> [Отрывок]:
————
Катаев угощал нас новым для Москвы испанским вином и новыми апельсинами -
они появились в продаже впервые после революции. Все, "как прежде", даже
апельсины! Но наши родители не имели электрических холодильников, они
держали продукты в комнатных ледничках, и им по утрам привозили бруски
донного льда. А Катаев привез из Америки первый писательский холодильник, и
в вине плавали льдинки, замороженные по последнему слову техники и комфорта.
Пришел Никулин с молодой женой, только что родившей ему близнецов, и Катаев
ахал, что у таких похабников тоже бывают дети. А я вспоминала старое
изречение Никулина, которое уже перестало смешить меня: "Мы не Достоевские -
нам лишь бы деньги"... Никулин пил испанское вино и говорил об испанских
диалектах. Он только что съездил посмотреть на испанскую революцию.
Когда мы покидали Москву, писатели еще не были привилегированным
сословием, а сейчас они пускали корни и обдумывали, как бы им сохранить свои
привилегии. Катаев поделился с нами своим планом: "Сейчас надо писать
Вальтер-Скотта"... Это был не самый легкий путь - для него требовались и
трудоспособность, и талант.
————
> [Исходные данные]:
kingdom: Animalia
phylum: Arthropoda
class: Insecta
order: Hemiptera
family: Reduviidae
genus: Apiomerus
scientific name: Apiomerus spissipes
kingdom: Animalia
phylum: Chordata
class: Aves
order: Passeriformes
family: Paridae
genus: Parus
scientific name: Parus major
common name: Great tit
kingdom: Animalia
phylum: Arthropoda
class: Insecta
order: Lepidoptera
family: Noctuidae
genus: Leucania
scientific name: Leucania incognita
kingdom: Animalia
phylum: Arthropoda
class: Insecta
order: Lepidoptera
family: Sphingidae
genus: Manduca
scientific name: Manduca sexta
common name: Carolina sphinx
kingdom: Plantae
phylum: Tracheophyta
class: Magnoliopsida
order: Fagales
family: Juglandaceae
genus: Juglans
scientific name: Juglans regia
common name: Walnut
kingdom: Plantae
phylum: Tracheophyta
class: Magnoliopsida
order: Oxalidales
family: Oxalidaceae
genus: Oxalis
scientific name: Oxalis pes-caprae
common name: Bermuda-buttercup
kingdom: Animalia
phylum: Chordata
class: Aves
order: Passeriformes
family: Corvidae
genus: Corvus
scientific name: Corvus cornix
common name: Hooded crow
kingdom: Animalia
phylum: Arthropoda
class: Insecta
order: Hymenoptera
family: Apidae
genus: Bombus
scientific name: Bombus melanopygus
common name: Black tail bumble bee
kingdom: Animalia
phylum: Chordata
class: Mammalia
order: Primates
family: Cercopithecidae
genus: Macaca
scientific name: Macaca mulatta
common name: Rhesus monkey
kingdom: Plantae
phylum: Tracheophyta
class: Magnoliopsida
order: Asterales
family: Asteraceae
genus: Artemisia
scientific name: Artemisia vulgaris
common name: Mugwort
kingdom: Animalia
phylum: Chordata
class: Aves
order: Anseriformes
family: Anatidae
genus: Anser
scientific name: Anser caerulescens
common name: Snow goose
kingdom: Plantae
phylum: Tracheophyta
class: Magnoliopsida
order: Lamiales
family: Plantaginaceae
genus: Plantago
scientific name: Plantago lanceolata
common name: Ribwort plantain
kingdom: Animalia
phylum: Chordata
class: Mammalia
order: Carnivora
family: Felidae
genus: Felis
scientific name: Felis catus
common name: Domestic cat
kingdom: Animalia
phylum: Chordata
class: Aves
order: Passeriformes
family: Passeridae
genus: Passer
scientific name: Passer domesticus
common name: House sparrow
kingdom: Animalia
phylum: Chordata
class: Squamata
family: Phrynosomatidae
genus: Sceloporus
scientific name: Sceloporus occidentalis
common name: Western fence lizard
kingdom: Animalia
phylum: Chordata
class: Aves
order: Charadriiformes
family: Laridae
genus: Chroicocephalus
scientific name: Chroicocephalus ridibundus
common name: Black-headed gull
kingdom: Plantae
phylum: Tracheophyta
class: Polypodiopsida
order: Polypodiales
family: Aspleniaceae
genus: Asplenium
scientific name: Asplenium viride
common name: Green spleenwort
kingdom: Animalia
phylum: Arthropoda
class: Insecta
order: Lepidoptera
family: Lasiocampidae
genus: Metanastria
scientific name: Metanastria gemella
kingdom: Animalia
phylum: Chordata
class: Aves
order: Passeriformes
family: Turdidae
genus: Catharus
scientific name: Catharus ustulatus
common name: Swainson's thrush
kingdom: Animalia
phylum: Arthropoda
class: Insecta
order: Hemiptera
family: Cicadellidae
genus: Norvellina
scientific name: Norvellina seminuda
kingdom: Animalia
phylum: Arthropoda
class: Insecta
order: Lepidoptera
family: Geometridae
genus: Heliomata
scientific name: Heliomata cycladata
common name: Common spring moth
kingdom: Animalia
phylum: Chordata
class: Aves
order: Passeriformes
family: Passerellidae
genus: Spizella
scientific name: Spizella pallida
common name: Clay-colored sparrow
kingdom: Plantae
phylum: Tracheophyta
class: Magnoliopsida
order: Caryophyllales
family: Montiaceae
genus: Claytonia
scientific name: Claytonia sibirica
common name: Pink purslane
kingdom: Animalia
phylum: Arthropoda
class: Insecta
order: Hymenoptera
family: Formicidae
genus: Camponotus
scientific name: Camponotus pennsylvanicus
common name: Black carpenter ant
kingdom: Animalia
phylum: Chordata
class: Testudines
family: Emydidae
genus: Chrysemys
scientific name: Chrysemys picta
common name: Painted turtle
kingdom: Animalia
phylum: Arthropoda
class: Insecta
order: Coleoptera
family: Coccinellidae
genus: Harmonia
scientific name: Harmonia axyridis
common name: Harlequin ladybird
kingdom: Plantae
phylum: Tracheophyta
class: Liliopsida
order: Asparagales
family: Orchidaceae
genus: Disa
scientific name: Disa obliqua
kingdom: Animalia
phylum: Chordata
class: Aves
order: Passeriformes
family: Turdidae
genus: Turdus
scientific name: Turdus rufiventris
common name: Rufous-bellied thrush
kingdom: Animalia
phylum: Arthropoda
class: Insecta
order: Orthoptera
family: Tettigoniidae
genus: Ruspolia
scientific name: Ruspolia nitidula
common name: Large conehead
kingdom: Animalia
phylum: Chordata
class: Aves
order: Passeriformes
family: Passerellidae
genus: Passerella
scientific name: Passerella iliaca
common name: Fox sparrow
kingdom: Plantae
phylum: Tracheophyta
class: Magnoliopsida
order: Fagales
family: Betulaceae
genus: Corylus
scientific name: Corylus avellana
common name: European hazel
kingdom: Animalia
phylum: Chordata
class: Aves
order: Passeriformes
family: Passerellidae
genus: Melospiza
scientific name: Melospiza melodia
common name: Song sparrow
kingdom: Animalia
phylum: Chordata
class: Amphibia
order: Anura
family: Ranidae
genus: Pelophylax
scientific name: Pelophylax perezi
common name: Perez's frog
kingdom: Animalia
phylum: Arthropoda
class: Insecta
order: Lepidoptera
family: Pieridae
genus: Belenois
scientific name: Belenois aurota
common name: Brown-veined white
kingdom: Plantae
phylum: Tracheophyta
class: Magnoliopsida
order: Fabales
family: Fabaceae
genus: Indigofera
————
> [Задание]:
Продолжите отрывок о вечере у Катаева с того места, где он обрывается.

> [Ответ]:
Жители нового дома с мраморным, из Лабрадора, подъездом понимали значение
37 года лучше, чем мы, потому что видели обе стороны процесса. Происходило
нечто похожее на Страшный суд, когда одних топчут черти, а другим поют
хвалу. Вкусивший райского питья не захочет в преисподнюю. Да и кому туда
хочется?.. Поэтому они постановили на семейных и дружественных собраниях,
что к 37-му надо приспосабливаться. "Валя - настоящий сталинский человек", -
говорила новая жена Катаева, Эстер, которая в родительском доме успела
испробовать, как живется отверженным. И сам Катаев, тоже умудренный ранним
опытом, уже давно повторял: "Не хочу неприятностей... Лишь бы не рассердить
начальство"...
"Кто сейчас помнит Мандельштама? - сокрушенно сказал нам Катаев. - Разве
только я или Женя Петров назовем его в разговоре с молодыми - вот и всё"...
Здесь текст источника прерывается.